Input data Start Marker

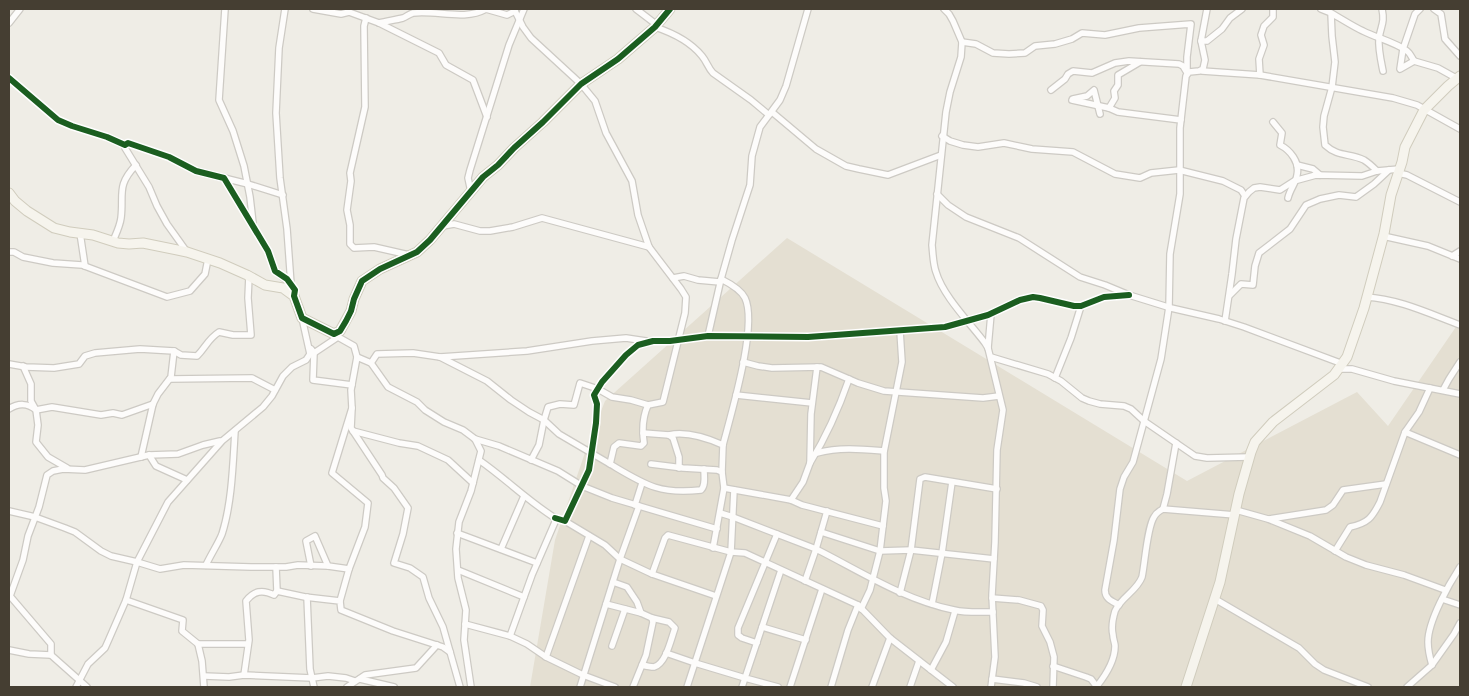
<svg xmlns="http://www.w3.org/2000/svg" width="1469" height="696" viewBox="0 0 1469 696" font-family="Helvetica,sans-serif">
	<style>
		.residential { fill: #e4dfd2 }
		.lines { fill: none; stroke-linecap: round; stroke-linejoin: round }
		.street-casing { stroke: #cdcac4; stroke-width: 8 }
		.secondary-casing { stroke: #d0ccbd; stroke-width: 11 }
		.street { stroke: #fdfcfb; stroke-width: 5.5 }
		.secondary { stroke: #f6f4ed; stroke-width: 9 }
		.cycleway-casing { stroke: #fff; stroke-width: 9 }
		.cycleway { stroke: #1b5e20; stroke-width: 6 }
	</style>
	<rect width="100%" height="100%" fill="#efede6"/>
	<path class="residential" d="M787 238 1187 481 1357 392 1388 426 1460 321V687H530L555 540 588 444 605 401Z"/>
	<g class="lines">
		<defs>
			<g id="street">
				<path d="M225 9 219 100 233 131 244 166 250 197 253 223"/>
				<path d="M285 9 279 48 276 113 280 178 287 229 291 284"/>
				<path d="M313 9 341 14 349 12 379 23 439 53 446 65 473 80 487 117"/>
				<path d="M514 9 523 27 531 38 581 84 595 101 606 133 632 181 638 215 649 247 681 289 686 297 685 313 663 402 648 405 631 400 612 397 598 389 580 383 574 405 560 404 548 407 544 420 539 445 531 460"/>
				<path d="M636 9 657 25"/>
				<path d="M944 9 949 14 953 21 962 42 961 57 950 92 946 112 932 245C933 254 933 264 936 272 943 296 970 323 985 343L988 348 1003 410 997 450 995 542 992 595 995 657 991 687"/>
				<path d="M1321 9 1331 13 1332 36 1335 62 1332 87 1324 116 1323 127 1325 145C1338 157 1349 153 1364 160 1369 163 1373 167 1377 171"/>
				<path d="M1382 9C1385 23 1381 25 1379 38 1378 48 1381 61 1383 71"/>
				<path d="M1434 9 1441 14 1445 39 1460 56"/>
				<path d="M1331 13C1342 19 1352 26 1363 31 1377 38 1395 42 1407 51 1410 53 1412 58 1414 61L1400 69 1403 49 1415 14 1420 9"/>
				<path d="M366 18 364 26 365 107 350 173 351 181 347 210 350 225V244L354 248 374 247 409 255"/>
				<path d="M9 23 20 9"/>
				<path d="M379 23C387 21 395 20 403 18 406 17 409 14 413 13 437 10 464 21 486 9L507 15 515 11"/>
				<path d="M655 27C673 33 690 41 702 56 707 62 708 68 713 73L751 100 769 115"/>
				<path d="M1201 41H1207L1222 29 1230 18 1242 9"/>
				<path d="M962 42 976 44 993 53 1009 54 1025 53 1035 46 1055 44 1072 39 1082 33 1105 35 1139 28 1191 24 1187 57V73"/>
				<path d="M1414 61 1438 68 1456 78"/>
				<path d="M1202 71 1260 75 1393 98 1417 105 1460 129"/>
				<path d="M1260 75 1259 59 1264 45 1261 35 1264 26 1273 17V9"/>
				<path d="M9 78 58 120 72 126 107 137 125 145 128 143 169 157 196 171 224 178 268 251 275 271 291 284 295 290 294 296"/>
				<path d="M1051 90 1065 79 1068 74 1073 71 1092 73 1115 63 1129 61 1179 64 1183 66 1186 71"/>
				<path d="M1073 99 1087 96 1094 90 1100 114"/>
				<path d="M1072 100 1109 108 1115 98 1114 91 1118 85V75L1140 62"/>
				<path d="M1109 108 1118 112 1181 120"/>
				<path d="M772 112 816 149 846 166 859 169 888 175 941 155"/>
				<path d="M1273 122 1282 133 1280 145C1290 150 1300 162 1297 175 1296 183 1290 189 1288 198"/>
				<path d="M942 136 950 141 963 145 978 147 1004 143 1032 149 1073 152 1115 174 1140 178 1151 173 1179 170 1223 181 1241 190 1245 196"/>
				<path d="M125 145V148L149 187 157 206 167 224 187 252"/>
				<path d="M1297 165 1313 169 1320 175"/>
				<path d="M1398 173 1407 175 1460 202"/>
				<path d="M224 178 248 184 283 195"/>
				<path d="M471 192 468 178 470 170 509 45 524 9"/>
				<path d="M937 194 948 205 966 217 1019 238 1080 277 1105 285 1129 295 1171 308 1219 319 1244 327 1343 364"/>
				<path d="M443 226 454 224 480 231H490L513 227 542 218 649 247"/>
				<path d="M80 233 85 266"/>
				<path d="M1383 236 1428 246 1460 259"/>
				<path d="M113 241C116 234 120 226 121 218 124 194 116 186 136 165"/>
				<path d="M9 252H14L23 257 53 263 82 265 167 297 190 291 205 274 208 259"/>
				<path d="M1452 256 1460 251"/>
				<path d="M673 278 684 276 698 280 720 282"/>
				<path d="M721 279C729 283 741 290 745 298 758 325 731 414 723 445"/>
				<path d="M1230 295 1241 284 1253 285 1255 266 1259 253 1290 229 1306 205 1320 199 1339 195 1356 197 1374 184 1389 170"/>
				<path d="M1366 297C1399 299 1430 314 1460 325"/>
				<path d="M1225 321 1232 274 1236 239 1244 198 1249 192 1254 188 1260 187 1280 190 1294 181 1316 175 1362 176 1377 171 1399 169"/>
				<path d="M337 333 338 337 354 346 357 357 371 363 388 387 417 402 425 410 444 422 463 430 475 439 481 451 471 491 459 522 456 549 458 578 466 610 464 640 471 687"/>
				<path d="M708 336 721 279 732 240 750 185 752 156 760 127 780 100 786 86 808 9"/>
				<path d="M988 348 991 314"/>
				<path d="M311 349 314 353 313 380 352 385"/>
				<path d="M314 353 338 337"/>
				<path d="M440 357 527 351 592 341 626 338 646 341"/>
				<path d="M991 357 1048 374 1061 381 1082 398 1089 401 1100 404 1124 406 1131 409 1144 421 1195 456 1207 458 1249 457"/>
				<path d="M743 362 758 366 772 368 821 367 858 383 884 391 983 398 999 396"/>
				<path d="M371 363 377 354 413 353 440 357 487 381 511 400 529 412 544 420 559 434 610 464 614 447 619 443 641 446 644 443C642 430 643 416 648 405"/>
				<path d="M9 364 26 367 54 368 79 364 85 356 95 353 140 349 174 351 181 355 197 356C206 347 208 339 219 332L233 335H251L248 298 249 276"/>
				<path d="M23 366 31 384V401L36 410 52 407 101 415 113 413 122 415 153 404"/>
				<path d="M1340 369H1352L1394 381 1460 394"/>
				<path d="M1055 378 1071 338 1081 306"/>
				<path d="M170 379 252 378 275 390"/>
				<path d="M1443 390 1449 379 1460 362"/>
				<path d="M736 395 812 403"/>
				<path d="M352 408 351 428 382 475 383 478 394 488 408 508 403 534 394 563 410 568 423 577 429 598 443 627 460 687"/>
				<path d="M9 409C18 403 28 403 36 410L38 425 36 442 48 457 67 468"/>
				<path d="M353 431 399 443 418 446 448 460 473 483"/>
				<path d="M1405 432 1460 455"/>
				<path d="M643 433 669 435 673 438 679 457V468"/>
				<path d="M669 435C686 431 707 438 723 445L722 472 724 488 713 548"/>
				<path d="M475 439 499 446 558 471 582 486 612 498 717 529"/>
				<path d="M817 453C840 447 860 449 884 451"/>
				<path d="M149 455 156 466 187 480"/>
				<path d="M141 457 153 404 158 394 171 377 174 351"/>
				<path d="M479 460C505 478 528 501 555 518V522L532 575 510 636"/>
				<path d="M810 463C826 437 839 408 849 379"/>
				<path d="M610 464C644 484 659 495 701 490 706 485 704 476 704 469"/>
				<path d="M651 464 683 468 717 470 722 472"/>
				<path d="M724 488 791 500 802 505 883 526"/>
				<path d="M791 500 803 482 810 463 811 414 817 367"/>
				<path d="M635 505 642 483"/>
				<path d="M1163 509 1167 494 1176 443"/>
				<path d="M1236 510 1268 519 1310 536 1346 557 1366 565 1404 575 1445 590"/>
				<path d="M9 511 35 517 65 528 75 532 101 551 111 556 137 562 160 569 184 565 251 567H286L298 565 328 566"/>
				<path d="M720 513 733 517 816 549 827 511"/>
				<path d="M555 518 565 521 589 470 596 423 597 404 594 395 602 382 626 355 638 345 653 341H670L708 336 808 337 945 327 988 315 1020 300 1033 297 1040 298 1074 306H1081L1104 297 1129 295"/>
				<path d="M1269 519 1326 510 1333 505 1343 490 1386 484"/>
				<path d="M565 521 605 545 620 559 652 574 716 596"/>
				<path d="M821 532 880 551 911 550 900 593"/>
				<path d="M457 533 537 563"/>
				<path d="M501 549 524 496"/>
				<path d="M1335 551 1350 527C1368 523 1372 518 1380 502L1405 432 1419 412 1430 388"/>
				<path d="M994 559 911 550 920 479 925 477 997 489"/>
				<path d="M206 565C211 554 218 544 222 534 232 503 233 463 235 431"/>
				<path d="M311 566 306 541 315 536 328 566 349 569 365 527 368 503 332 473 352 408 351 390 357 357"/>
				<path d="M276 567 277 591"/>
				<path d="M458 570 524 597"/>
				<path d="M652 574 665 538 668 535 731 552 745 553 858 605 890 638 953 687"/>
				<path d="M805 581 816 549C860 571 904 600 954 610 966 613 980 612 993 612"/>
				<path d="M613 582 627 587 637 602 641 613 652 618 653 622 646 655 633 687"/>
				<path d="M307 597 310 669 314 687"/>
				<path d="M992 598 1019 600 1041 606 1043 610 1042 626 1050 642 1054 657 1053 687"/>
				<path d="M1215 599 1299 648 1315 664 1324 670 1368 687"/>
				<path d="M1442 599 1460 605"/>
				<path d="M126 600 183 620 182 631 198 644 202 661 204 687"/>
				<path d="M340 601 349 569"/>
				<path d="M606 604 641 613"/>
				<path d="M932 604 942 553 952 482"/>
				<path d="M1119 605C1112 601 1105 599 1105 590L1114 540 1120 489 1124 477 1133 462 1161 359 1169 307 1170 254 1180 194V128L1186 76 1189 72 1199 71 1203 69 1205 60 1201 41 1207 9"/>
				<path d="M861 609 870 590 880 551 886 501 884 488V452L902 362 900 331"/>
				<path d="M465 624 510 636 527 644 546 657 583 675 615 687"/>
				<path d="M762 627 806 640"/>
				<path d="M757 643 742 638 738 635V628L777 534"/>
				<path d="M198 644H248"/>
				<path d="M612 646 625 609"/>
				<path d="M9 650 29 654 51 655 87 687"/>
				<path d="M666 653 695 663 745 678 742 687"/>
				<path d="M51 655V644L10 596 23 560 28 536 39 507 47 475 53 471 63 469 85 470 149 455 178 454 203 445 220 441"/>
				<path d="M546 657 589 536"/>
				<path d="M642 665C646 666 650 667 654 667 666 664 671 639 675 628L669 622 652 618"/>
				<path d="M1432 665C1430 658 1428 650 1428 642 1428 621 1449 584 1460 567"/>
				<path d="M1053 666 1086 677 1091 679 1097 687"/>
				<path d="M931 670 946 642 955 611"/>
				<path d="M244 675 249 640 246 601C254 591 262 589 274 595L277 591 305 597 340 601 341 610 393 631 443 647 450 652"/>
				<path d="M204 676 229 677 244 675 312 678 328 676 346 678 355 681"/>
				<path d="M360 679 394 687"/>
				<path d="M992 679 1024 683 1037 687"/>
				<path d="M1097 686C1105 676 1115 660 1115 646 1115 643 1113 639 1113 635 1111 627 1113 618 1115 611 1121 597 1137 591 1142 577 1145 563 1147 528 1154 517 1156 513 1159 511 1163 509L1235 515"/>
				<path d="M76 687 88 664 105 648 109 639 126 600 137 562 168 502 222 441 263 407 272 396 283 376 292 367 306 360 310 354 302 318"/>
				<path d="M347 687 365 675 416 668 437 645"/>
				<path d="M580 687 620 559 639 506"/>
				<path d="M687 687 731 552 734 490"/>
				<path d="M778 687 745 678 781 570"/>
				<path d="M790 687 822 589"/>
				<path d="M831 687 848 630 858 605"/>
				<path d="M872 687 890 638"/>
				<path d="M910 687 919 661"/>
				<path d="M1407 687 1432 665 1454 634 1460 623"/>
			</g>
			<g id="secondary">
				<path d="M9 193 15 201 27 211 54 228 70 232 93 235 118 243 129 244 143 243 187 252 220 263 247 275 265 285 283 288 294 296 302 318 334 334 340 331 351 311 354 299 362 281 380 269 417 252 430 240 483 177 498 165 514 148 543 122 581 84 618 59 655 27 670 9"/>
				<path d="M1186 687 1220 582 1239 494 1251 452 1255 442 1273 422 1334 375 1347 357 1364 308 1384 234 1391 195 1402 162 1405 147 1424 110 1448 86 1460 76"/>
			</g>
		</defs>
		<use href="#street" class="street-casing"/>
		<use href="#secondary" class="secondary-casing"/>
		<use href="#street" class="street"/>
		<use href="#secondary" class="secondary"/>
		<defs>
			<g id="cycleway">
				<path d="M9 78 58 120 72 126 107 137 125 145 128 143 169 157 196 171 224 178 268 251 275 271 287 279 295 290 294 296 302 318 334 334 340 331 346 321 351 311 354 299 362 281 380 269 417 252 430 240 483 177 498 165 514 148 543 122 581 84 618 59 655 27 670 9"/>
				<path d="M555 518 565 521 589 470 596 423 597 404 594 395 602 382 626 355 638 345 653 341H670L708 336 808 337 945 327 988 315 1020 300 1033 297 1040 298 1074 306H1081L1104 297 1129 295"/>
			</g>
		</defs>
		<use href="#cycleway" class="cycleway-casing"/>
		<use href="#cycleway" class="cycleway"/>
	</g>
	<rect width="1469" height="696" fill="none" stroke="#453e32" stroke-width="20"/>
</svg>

Input data End Marker

What you need to do: Copy every line from the records that holds the string "lines".

Problem solution:
		.lines { fill: none; stroke-linecap: round; stroke-linejoin: round }
	<g class="lines">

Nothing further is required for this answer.